_ABOUT THIS EXERCISE_
Each entry is to be reproduced verbatim, and images are to be omitted.

Saved entries
BEGIN

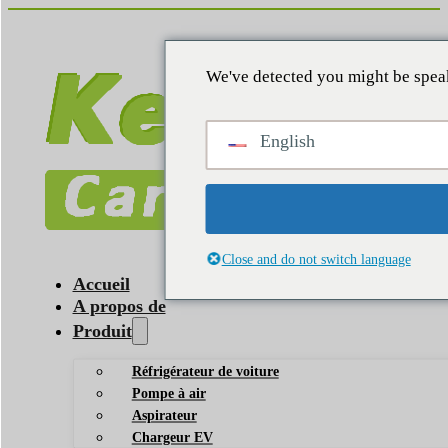
We've detected you might be speak
English
Close and do not switch language
Accueil
A propos de
Produit
Réfrigérateur de voiture
Pompe à air
Aspirateur
Chargeur EV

END

_RESULT_
We've detected you might be speak
English
Close and do not switch language
Accueil
A propos de
Produit
Réfrigérateur de voiture
Pompe à air
Aspirateur
Chargeur EV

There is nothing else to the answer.